Kaum wird irgendwo ein Tempolimit angedeutet, stehen in Deutschland gefühlt 80 Mio. Menschen auf dem Rastplatz der Empörung. Rauchverbot im Wirtshaus? Freiheitsentzug! Zuckersteuer? Diktatur!
Dabei hat die neue Vorschrift oft noch gar nicht das Licht der Welt erblickt, da ist die Stimmung schon schlimmer als im WhatsApp-Chat einer Kleingartenanlage während der Maulwurfssaison. Aber Achtung, liebe Empörungsweltmeister:
Eine an prominenter Stelle veröffentlichte Studie (DOI: 10.1073/pnas.2409907122) zeigt nun, dass der große Aufschrei meist so kurzlebig ist wie Neujahrsvorsätze. Der Widerstand gegen neue Vorschriften ist oft nicht mehr als der sprichwörtliche Sturm im Wasserglas. Irgendwie ja auch logisch: Keiner wird die Revolution ausrufen, nur weil er im Restaurant nicht mehr quarzen darf.
Wenn Menschen plötzlich Prinzipien haben, heißt das in der Fachsprache Reaktanz.
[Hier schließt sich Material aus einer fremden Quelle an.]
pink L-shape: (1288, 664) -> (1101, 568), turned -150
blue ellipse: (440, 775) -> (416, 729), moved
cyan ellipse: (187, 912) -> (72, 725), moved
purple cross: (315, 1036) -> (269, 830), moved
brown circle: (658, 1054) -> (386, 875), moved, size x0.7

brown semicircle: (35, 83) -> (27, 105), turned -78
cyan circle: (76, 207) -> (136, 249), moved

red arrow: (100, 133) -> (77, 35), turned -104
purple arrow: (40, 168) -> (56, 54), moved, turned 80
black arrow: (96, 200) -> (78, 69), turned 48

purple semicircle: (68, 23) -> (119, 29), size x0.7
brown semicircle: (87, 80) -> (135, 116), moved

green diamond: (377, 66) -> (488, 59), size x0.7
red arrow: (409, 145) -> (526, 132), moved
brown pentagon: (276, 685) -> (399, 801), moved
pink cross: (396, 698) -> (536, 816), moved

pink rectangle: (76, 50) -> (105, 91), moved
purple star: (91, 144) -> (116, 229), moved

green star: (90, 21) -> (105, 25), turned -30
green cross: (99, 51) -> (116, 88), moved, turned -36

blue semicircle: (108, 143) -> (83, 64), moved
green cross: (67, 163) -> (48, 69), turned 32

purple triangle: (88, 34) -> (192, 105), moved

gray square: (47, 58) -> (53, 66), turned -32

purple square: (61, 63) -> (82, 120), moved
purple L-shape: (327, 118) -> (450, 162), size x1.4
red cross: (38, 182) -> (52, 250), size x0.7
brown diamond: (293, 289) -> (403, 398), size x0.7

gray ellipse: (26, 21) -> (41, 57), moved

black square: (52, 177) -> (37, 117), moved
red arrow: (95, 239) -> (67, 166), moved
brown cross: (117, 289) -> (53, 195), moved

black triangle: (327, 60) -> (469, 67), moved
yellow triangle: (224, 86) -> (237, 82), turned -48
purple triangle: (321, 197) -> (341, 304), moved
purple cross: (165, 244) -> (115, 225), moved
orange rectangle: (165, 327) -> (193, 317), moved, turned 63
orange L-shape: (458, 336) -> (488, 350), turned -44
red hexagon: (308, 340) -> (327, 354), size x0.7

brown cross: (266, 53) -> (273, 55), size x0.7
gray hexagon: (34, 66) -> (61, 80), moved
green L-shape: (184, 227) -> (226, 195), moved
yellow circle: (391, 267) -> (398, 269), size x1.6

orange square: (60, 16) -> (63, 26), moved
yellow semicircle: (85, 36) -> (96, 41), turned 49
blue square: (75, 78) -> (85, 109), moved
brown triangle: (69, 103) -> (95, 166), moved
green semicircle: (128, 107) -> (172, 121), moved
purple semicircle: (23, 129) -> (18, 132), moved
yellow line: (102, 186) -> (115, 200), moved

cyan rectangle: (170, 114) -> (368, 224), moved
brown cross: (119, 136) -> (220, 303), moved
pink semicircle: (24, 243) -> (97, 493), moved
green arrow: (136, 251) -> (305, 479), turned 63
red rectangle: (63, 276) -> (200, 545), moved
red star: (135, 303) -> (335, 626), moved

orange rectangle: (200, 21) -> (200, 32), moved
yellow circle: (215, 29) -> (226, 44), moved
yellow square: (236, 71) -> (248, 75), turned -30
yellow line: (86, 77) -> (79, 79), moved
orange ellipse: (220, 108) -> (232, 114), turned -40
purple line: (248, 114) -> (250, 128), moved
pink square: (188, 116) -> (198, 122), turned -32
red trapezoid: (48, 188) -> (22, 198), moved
Übersetzt bedeutet dies, dass jemand etwas nicht tun darf, was er sowieso nie gemacht hat und sich darüber ärgert, es dann auch in Zukunft niemals machen zu können, bspw. eben mit 250 Sachen über den Highway zu fliegen.
Die Wissenschaftler haben fast 50 000 EU-Bürger befragt und mit weiteren 5000 Testpersonen experimentiert – alles für die große Erkenntnis: Nach der Einführung „böser“ Regeln sind die Leute im Allgemeinen schnell wieder eher tiefenentspannt. In Ländern mit Rauchverbot zum Beispiel war die Ablehnung teilweise geringer als in Ländern ohne.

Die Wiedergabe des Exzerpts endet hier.